O presidente norte-americano está como aquela velha piada do sujeito que diz uma coisa, mas acontece outra. Finalmente, quando diz a verdade, ninguém acredita.
Tem sido assim com seus anúncios de acordo com o Irã. Acordos que faltou combinar com eles. Além disso, ninguém sabe, com certeza, quem realmente manda no Irã.
Poder, que poder?
Decorridas cinco semanas do início da guerra, que se imaginava curta, um detalhe não se consegue entender. O aparato militar impressionante não conseguir guarnecer o Estreito de Ormuz é algo que não se entende. Mesmo considerando que é uma área complicada para manobrar, ainda mais debaixo de fogo iraniano.

E, de novo, a velha convicção bélica: não se vence guerra só com bombardeios, artilharia e o escambau. Precisa força física ou tropas de ocupação.
O fantasma inteligente
Recebo muitos artigos e informações sobre o impacto da Inteligência Artificial (IA) e robótica autônoma nos empregos, a maior parte alarmada com os postos de trabalho que serão perdidos. Não duvido. Inclusive no jornalismo.
Se não estão empregando, os mesmos funcionários usam os recursos da IA para multiplicar tarefas – matérias no caso da mídia. Um colunista de esportes deu um curso sobre Inteligência Artificial e confirmou que o seu veículo usa IA direto.
Não que seja grande novidade. Mas aí entra um detalhe: economiza jornalistas.

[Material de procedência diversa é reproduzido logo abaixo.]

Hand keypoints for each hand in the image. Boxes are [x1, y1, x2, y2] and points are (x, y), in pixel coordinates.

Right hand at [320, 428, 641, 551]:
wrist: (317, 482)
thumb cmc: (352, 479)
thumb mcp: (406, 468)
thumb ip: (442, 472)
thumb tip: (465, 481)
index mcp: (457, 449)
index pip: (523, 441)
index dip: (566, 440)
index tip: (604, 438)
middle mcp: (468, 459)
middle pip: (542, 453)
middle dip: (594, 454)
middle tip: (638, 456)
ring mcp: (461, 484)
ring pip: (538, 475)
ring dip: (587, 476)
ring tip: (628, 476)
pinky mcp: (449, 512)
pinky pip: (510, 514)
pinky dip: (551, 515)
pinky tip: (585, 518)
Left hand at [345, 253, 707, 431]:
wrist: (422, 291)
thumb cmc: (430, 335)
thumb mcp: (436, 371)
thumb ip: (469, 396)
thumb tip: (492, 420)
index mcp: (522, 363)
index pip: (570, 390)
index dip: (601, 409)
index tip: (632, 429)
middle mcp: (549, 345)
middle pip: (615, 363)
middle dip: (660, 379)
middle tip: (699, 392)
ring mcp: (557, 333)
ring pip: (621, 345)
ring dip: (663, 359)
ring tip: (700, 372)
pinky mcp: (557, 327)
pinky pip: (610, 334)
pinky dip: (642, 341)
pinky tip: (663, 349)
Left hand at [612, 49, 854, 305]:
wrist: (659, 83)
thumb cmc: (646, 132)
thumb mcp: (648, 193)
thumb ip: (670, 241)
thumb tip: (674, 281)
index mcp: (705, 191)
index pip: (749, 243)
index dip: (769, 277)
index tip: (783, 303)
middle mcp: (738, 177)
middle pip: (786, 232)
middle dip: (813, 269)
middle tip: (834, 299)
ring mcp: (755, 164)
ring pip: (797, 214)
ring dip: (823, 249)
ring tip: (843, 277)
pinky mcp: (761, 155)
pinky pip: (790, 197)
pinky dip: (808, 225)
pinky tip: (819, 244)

Para quem não conhece, o repórter escreve algumas linhas e recorre à IA para escrever o número de caracteres suficientes para sua matéria ou texto falado no caso de emissoras de rádio.
A cobra que come seu rabo
Tenho recorrido à uma metáfora para quem me pergunta sobre a IA. Como essa ferramenta, que é útil para pesquisas, mas está sendo subvertida, apanha o que já foi escrito sobre determinado assunto, elimina a criatividade do ser humano. É como um ensopado sem molho.
Nenhuma inteligência artificial pode (ainda) usar ironia e humor característicos de colunistas, por exemplo. Vale dizer que a criatividade está em cheque com a IA.
Na medida em que ela vai engrossando informações já sabidas, é como cobra comendo o próprio rabo. Um dia ela faz PUF! e desaparece, grosso modo.
O porém de sempre
Quando aconteceu a Revolução Industrial, na segunda metade do século 19, perderam-se muitos empregos, a começar pela indústria têxtil, que sempre utilizou muita mão de obra. Com as máquinas houve desemprego, protestos e distúrbios sociais.
Evidentemente que, na época, não havia direitos trabalhistas como os de hoje. Mas o desemprego é uma realidade indiscutível.

Muitos empresários dizem que é apenas deslocamento de funcionários para outras funções. Entretanto, não tenho dúvidas que no processo haverá muita angústia e dor.
Ah, mas as melancias se acomodam no caminhão depois de uma freada, me diz. Desculpa, mas estamos falando de pessoas e não vegetais de casca verde e recheio vermelho.
A blusa coreana
Lembro um caso dos anos 1990. Um dono de malharia falou que estava maravilhado com uma máquina coreana (Coréia do Sul) que produzia em minutos blusas de lã – que antes levavam meia hora e três funcionários.
Despediu os três. Para ele foi bom, mas para os empregados, claro que não.
Educação na Era da IA
A diretora do Senac Tech, Daniela Favaretto, é uma das presenças confirmadas no painel “Educação na Era da IA: formando talentos para o futuro”, que será apresentado no South Summit 2026, nesta sexta, 27 de março
Giro pelo Rio Grande
Porto Alegre será palco da primeira edição de 2026 do Giro pelo Rio Grande, evento gratuito promovido pelo Sistema Fecomércio-RS/Sesc/Senac e IFEP. O evento acontece na próxima segunda-feira (30), a partir das 18h30, na sede da Federação, com o tema “Brasil em pauta: política, economia e os caminhos para 2026”.